Because of the postmodern turn, the rejection of the illusion of the absolute or what John Dewey call the “objectivistic fallacy” and the realization of what physicist Ilya Prigogine calls the “end of certainty,” truth is an issue in our culture which defines our economy and our politics. However, to acknowledge that absolute truth and certainty are illusions is not to say that truth and its quest are illusory. It is simply to say that knowledge is never final, never ultimate. It is achieved progressively as part of a cumulative and collaborative process which builds on the past even as it corrects the past and is offered in our limited present for the inquiry of future generations. Knowledge is a process of ongoing inquiry, experiment, and verification. And erecting on the lessons learned by previous dedicated seekers and achieving a consensus among those trained in scientific inquiry, we reject their evidence based judgments at great jeopardy.

A case in point is a warming earth. If any science has the element of randomness and indeterminacy, it is meteorology. Scientists continue to collect data and revise their models.  But to deny the consensus of atmospheric scientists is disingenuous. To deny the human impact on climate change is reckless. More reckless than denying the consensus of pulmonologists regarding smoking and cancer.
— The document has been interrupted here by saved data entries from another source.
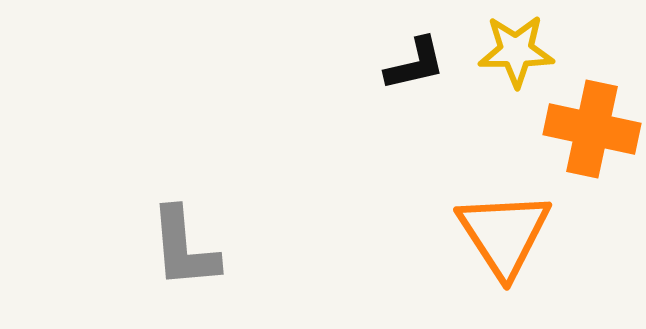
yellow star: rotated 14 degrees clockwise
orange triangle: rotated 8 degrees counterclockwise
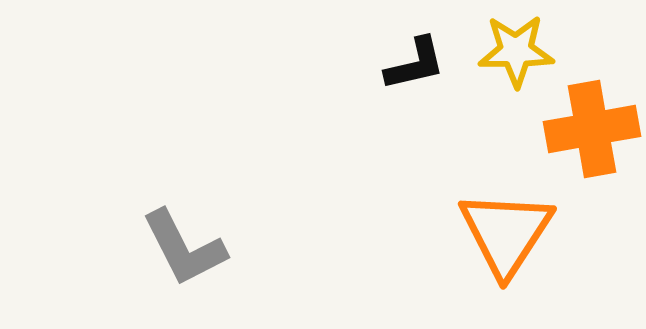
orange cross: rotated 22 degrees counterclockwise
orange triangle: moved 2 px right, 1 px up; rotated 6 degrees clockwise
gray L-shape: rotated 22 degrees counterclockwise
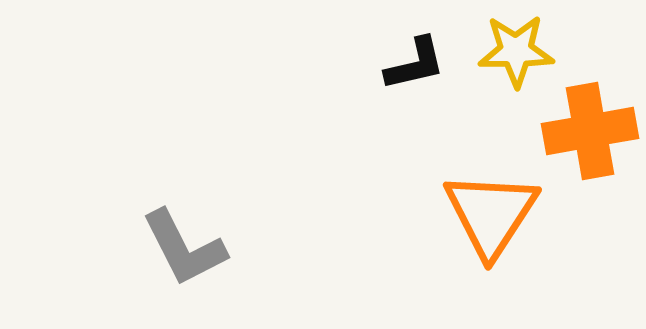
orange cross: moved 2 px left, 2 px down
orange triangle: moved 15 px left, 19 px up
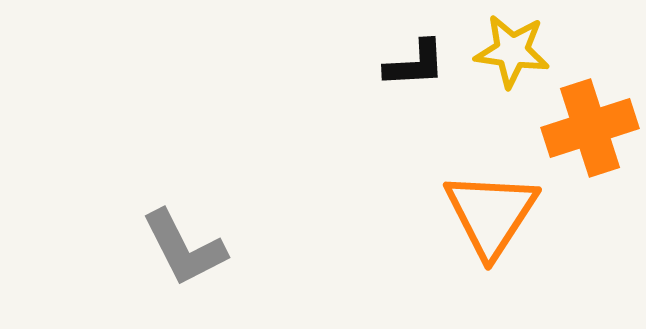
yellow star: moved 4 px left; rotated 8 degrees clockwise
black L-shape: rotated 10 degrees clockwise
orange cross: moved 3 px up; rotated 8 degrees counterclockwise
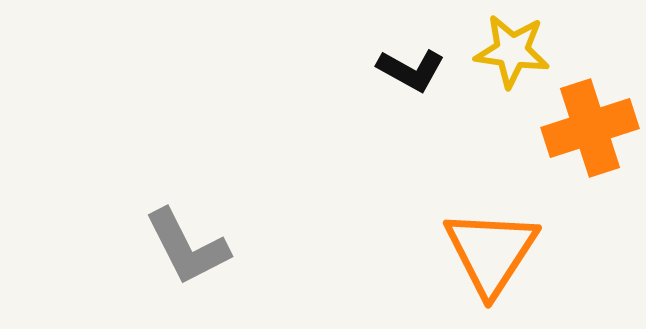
black L-shape: moved 4 px left, 6 px down; rotated 32 degrees clockwise
orange triangle: moved 38 px down
gray L-shape: moved 3 px right, 1 px up
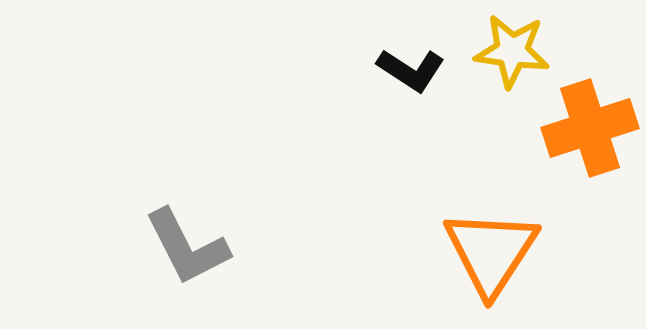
black L-shape: rotated 4 degrees clockwise
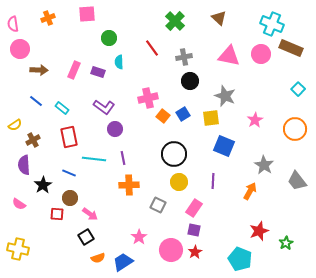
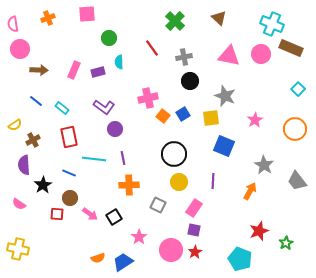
purple rectangle at (98, 72): rotated 32 degrees counterclockwise
black square at (86, 237): moved 28 px right, 20 px up
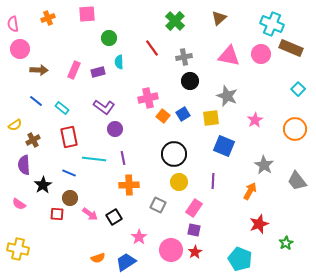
brown triangle at (219, 18): rotated 35 degrees clockwise
gray star at (225, 96): moved 2 px right
red star at (259, 231): moved 7 px up
blue trapezoid at (123, 262): moved 3 px right
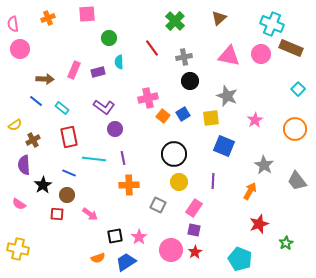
brown arrow at (39, 70): moved 6 px right, 9 px down
brown circle at (70, 198): moved 3 px left, 3 px up
black square at (114, 217): moved 1 px right, 19 px down; rotated 21 degrees clockwise
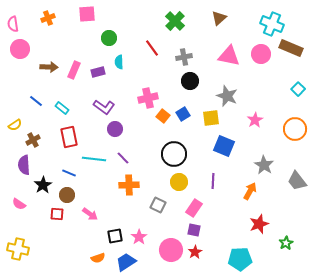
brown arrow at (45, 79): moved 4 px right, 12 px up
purple line at (123, 158): rotated 32 degrees counterclockwise
cyan pentagon at (240, 259): rotated 25 degrees counterclockwise
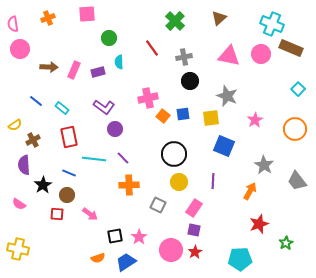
blue square at (183, 114): rotated 24 degrees clockwise
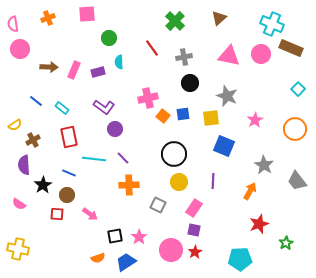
black circle at (190, 81): moved 2 px down
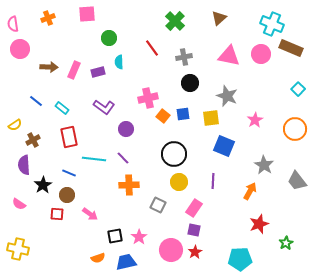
purple circle at (115, 129): moved 11 px right
blue trapezoid at (126, 262): rotated 20 degrees clockwise
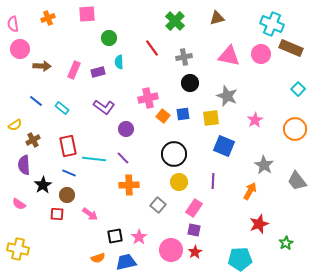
brown triangle at (219, 18): moved 2 px left; rotated 28 degrees clockwise
brown arrow at (49, 67): moved 7 px left, 1 px up
red rectangle at (69, 137): moved 1 px left, 9 px down
gray square at (158, 205): rotated 14 degrees clockwise
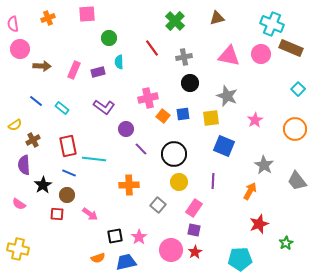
purple line at (123, 158): moved 18 px right, 9 px up
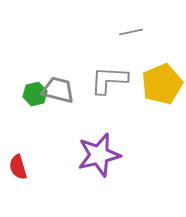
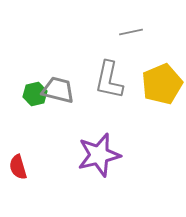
gray L-shape: rotated 81 degrees counterclockwise
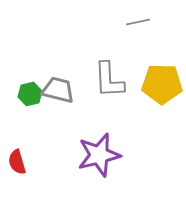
gray line: moved 7 px right, 10 px up
gray L-shape: rotated 15 degrees counterclockwise
yellow pentagon: rotated 24 degrees clockwise
green hexagon: moved 5 px left
red semicircle: moved 1 px left, 5 px up
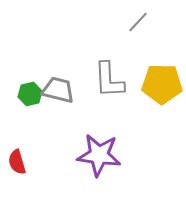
gray line: rotated 35 degrees counterclockwise
purple star: rotated 21 degrees clockwise
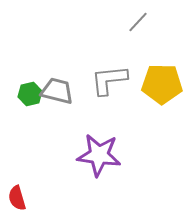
gray L-shape: rotated 87 degrees clockwise
gray trapezoid: moved 1 px left, 1 px down
red semicircle: moved 36 px down
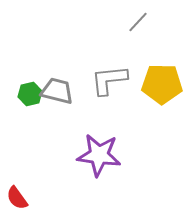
red semicircle: rotated 20 degrees counterclockwise
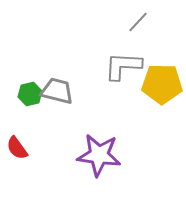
gray L-shape: moved 14 px right, 14 px up; rotated 9 degrees clockwise
red semicircle: moved 50 px up
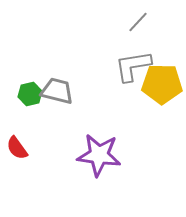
gray L-shape: moved 10 px right; rotated 12 degrees counterclockwise
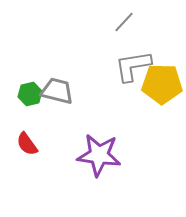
gray line: moved 14 px left
red semicircle: moved 10 px right, 4 px up
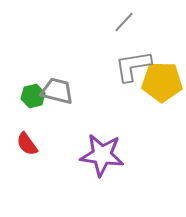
yellow pentagon: moved 2 px up
green hexagon: moved 3 px right, 2 px down
purple star: moved 3 px right
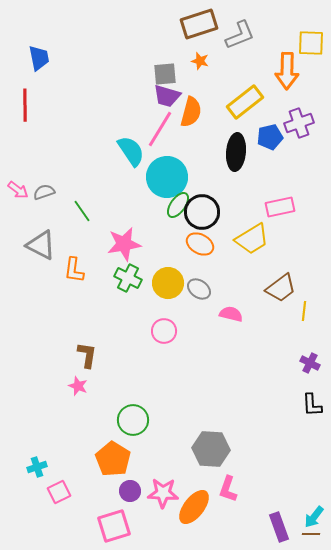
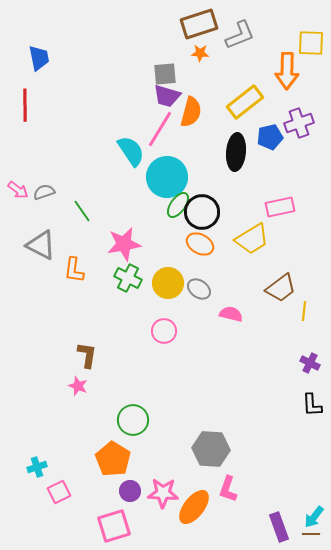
orange star at (200, 61): moved 8 px up; rotated 12 degrees counterclockwise
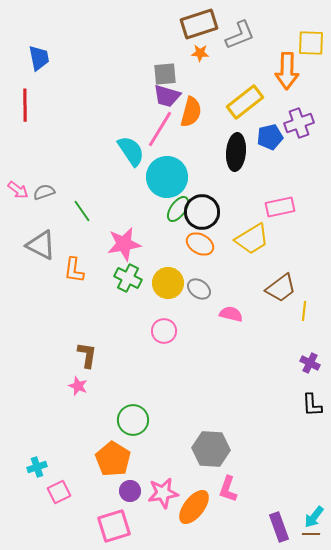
green ellipse at (178, 205): moved 4 px down
pink star at (163, 493): rotated 12 degrees counterclockwise
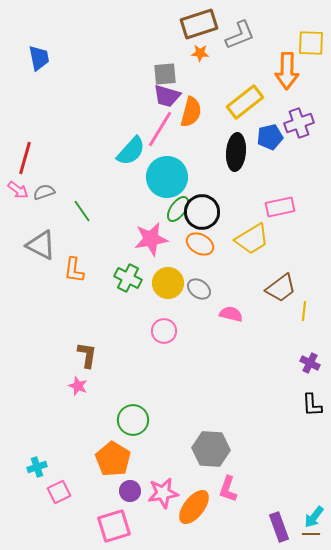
red line at (25, 105): moved 53 px down; rotated 16 degrees clockwise
cyan semicircle at (131, 151): rotated 76 degrees clockwise
pink star at (124, 244): moved 27 px right, 5 px up
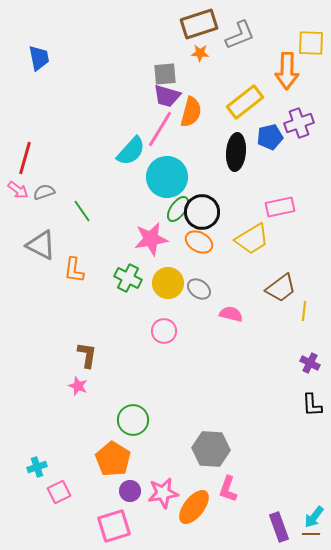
orange ellipse at (200, 244): moved 1 px left, 2 px up
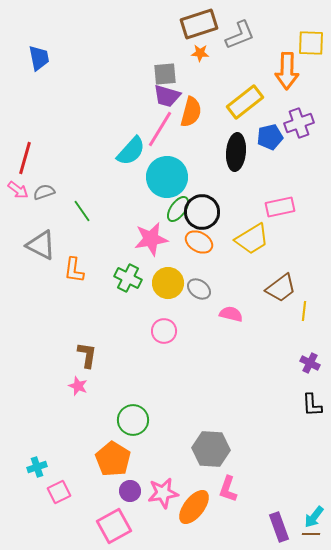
pink square at (114, 526): rotated 12 degrees counterclockwise
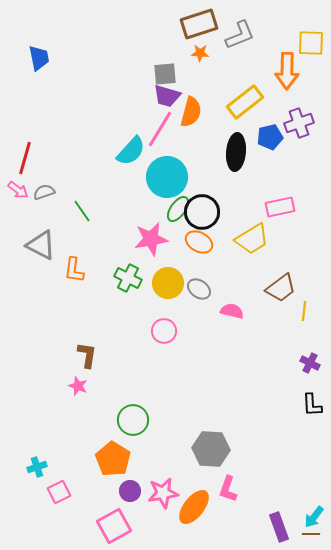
pink semicircle at (231, 314): moved 1 px right, 3 px up
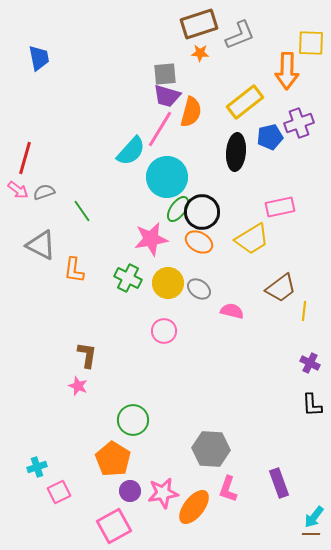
purple rectangle at (279, 527): moved 44 px up
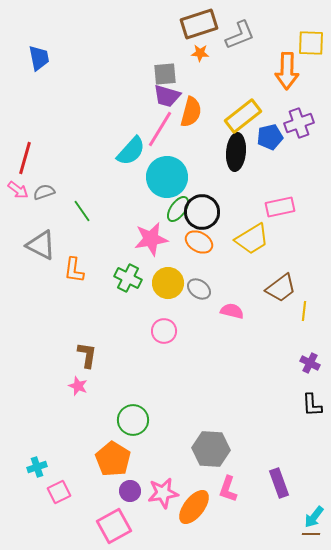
yellow rectangle at (245, 102): moved 2 px left, 14 px down
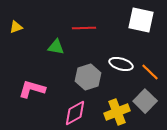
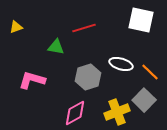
red line: rotated 15 degrees counterclockwise
pink L-shape: moved 9 px up
gray square: moved 1 px left, 1 px up
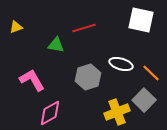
green triangle: moved 2 px up
orange line: moved 1 px right, 1 px down
pink L-shape: rotated 44 degrees clockwise
pink diamond: moved 25 px left
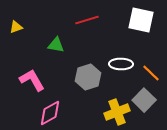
red line: moved 3 px right, 8 px up
white ellipse: rotated 15 degrees counterclockwise
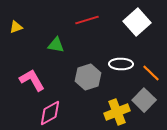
white square: moved 4 px left, 2 px down; rotated 36 degrees clockwise
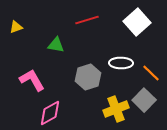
white ellipse: moved 1 px up
yellow cross: moved 1 px left, 3 px up
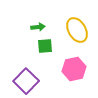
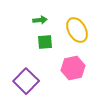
green arrow: moved 2 px right, 7 px up
green square: moved 4 px up
pink hexagon: moved 1 px left, 1 px up
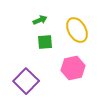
green arrow: rotated 16 degrees counterclockwise
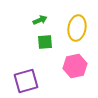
yellow ellipse: moved 2 px up; rotated 40 degrees clockwise
pink hexagon: moved 2 px right, 2 px up
purple square: rotated 30 degrees clockwise
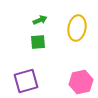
green square: moved 7 px left
pink hexagon: moved 6 px right, 16 px down
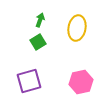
green arrow: rotated 48 degrees counterclockwise
green square: rotated 28 degrees counterclockwise
purple square: moved 3 px right
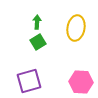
green arrow: moved 3 px left, 2 px down; rotated 16 degrees counterclockwise
yellow ellipse: moved 1 px left
pink hexagon: rotated 15 degrees clockwise
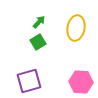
green arrow: moved 2 px right; rotated 40 degrees clockwise
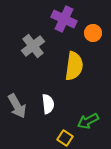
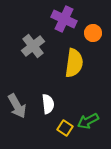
yellow semicircle: moved 3 px up
yellow square: moved 10 px up
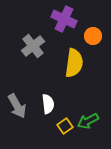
orange circle: moved 3 px down
yellow square: moved 2 px up; rotated 21 degrees clockwise
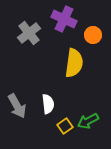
orange circle: moved 1 px up
gray cross: moved 4 px left, 13 px up
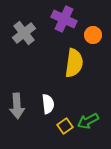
gray cross: moved 5 px left
gray arrow: rotated 25 degrees clockwise
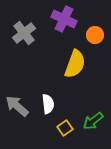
orange circle: moved 2 px right
yellow semicircle: moved 1 px right, 1 px down; rotated 12 degrees clockwise
gray arrow: rotated 135 degrees clockwise
green arrow: moved 5 px right; rotated 10 degrees counterclockwise
yellow square: moved 2 px down
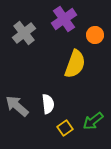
purple cross: rotated 30 degrees clockwise
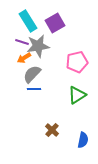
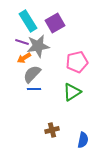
green triangle: moved 5 px left, 3 px up
brown cross: rotated 32 degrees clockwise
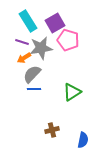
gray star: moved 3 px right, 2 px down
pink pentagon: moved 9 px left, 22 px up; rotated 30 degrees clockwise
Coal and oil people might well argue for short-term profits and against the expense of clean air and clean energy technologies believing this better for them and their descendants economically. Just as farm managers and workers will argue against restrictions on tobacco or harmful pesticides. Or that restrictions on driving automobiles or using guns are unnecessary and harmful to the success of persons as they define it. But to pretend that climate change, or lung cancer, or gun death are hoaxes is downright irresponsible.

To be most truthful in the postmodern age is to acknowledge that all stories, propositions, and formulas are artificial. They result from the combination of experience (data) and imagination (symbolic forms). Since ideas are images, words are metaphors, and models are works of art, they are subject to question, criticism, and ongoing verification by many exploring the same data for which they are accounting. All truths whether of science or religion, business or politics are to be questioned. 

But that does not make our postmodern world into a post-truth world. Far from it.

The postmodern understands truth as neither absolute, nor relative. Truth is relational. Truth emerges in relationships among many who check each other’s experiments and conclusions. The postmodern understands truth as neither self-evident, nor totally rational. Truth is progressive—the product of an ongoing process of questioning, imaging, and testing. Day to day life may require "thinking fast," but an examined life of truth requires "thinking slow."

More than ever, in acknowledging the limits and fragility of human thinking, we need to recognize why it is so important. And we need to resist the truths that are uttered without thinking. Because we have learned in our postmodern age that truth is the result of the human struggle for life, purpose, and community, when scientists fake experiments, when politicians claim without evidence, when journalists repeat stories without checking for accuracy, and when leaders give their judgments a divine status, they are committing crimes against the human prospect.